===== Supplied material

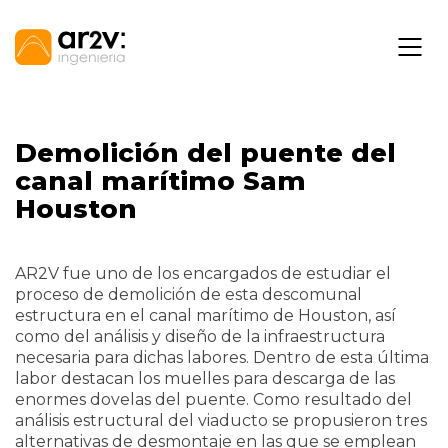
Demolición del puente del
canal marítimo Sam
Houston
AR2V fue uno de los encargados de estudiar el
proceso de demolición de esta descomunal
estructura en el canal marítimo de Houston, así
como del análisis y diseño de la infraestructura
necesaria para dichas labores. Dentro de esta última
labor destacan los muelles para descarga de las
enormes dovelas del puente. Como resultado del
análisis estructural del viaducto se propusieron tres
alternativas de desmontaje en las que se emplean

==========
===== Supplied material

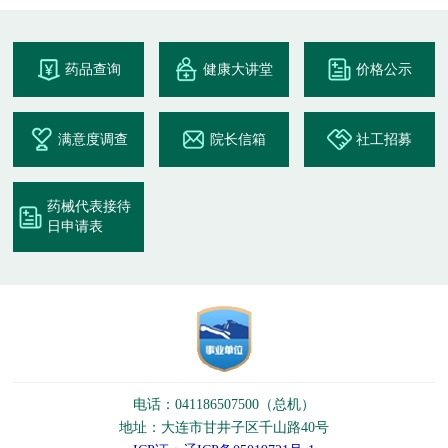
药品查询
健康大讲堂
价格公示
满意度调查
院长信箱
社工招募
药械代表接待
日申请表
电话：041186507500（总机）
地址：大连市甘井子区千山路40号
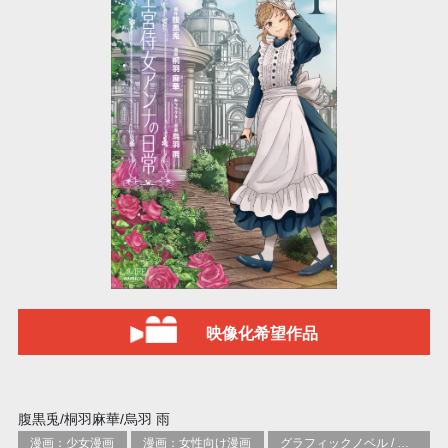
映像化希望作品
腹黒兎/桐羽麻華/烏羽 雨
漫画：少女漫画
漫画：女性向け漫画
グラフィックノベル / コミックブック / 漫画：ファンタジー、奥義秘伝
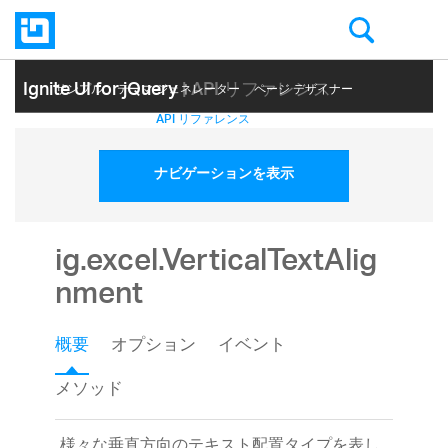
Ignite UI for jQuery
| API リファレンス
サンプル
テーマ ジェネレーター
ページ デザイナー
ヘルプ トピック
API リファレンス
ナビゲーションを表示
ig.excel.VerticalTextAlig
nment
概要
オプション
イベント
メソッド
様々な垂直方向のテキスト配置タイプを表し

==========

**Brief**
Find the string "canal" in the data. Report each line it appears in.

**Expected output**
canal marítimo Sam
estructura en el canal marítimo de Houston, así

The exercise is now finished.